When discussion turns to the matter of communicating the church's message (the churchspeak is "use of the social means of communication"), too often the occasion becomes just one more opportunity to tee off on the messenger.
Rarely do church leaders reflect on their own roles and what they may need to do to be more effective communicators.
Tucson Bishop Gerald Kicanas took a refreshingly different tack in a speech last month during a meeting in Philadelphia of the National Leadership Roundtable on Church Management, which this year is focusing on communication.
It's a fairly lengthy speech, but worth the time, and worth especially getting to his "What we can do" list at the end.
Early in his talk, Kicanas discusses his love of theater and draws five "ingredients" necessary for effective communication:
-- Those telling the story must themselves be taken up by it;
-- The church's message is best communicated succinctly with emotion and color, and in concrete language people understand and that engages them;
-- The church, like theater, faces competing messages, so it must light up its marquee to entice people to come in to hear the story;
-- While modern technology must be incorporated, these important tools are not the message nor alone can they deliver the message effectively.
-- Finally, in dioceses and parishes it is important to create a "climate of candor."
That last bullet item, of course, gets the attention.

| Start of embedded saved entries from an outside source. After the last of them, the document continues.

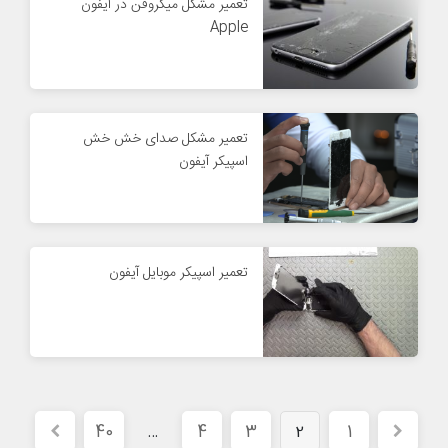
تعمیر مشکل میکروفن در آیفون
Apple
تعمیر مشکل صدای خش خش
اسپیکر آیفون
تعمیر اسپیکر موبایل آیفون
40
4
3
1
…
2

Later in the paper, Kicanas expands on the idea by citing a recent Harvard Business Review article on creating a culture of candor. The authors of that piece, James O'Toole and Warren Bennis, list eight characteristics: tell the truth; encourage people to speak truth to power; reward contrarians; practice having unpleasant conversations; diversify your sources of information; admit your mistakes; build organizational support for transparency; set information free.
Please let us know when the workshop on those ideas hits your diocese. Kidding, of course.